Tuesday, November 12, 2013

Killer-Works Memories: Johnny Got His Gun

Back in 2008, I began posting a string of film reviews for Killer-Works. The web site has recently shut down, so I've been slowly re-posting the reviews here. This week, I'm re-posting the last review of mine to appear on the site, for Johnny Got His Gun. The review was originally published on November 9, 2009.

The story opens with a team of army doctors managing to save the life of Joe Bonham, an American World War I soldier. Unfortunately, a shell blast has left Private Bonham without legs, arms, eyes, ears or a mouth. The doctors take comfort from the knowledge that he has suffered permanent brain damage and will never be aware of his wretched condition. But the doctors are wrong: Joe Bonham is completely conscious and living a nightmare existence.

Often hailed as one of the great anti-war films, Johnny Got His Gun, written and directed by Oscar winning (and famously black-listed) Dalton Trumbo, speaks just as much to the general human condition as to the horrors of war. We watch a man, cut off from the world, try to make peace with his new internalized existence. Joe's recollections of his past grow increasingly warped by his dream imagery until finally none of it is reliable. The memory/dream scenes (shot in color) are interposed with scenes of drab reality (shot in black and white), where we see how different people react to what, by all appearances, is merely twitching human meat. Their compassion and callousness manifest in surprising ways and, by the end, the only truly evil thing that can be done to men like Joe Bonham is to ignore them. It is no small irony that this story (both the film and the original novel) is routinely suppressed during times of war. For most of us, the only exposure we've ever had to the film are in the clips used for the music video of Metallica's One some twenty years ago.

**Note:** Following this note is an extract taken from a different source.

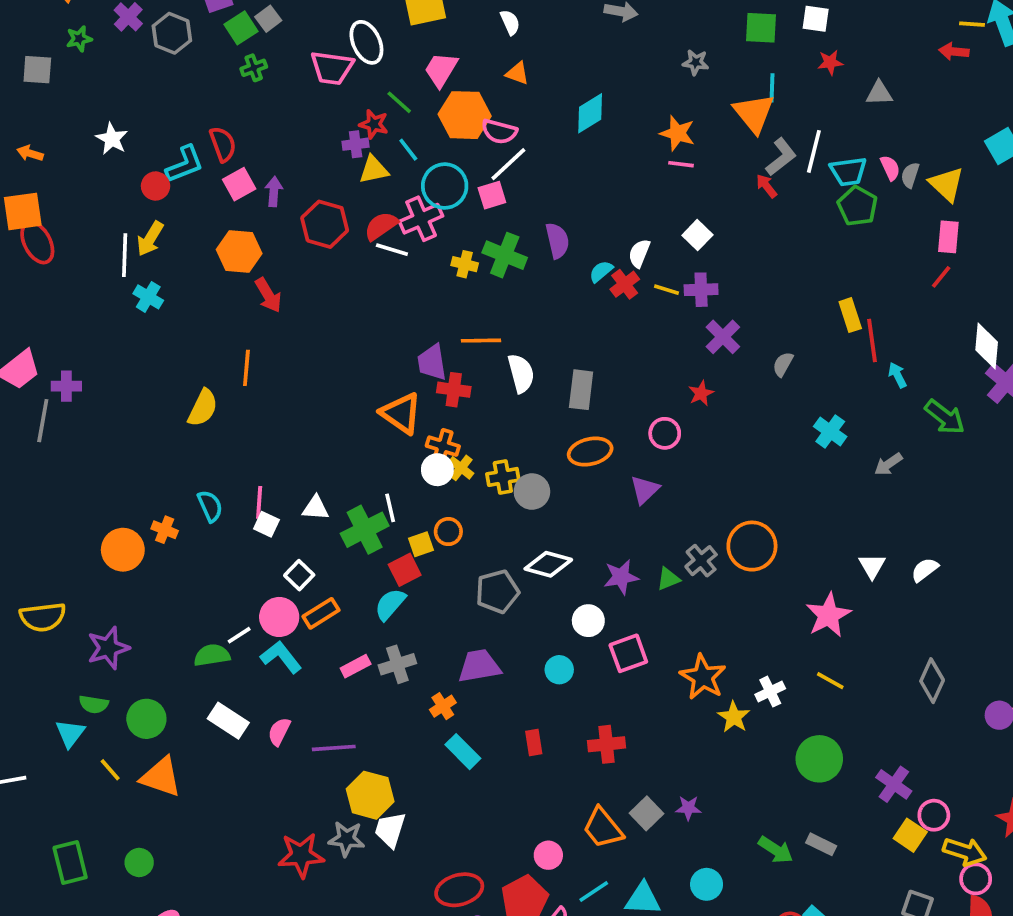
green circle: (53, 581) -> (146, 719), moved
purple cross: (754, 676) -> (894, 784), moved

At one point, even Jesus Christ (played with more compassion by Donald Sutherland than any other film version of Christ I've ever seen) is stumped in his attempts to comfort Private Bonham. If the viewer takes solace from anything, it is that the film does not cop out with any easy answers. This is a film that understands that life can be unfair and simply expresses its condolence.

Johnny Got His Gun provides a snapshot of the life of one young man whose future is destroyed by war, yet continues to exist, refusing to simply be forgotten. It is all too easy for us to honor those who fall in battle for a single day, then promptly forget them as we are rallied for the next war. In fact, the greatest tragedy of the film is that its message is still relevant today.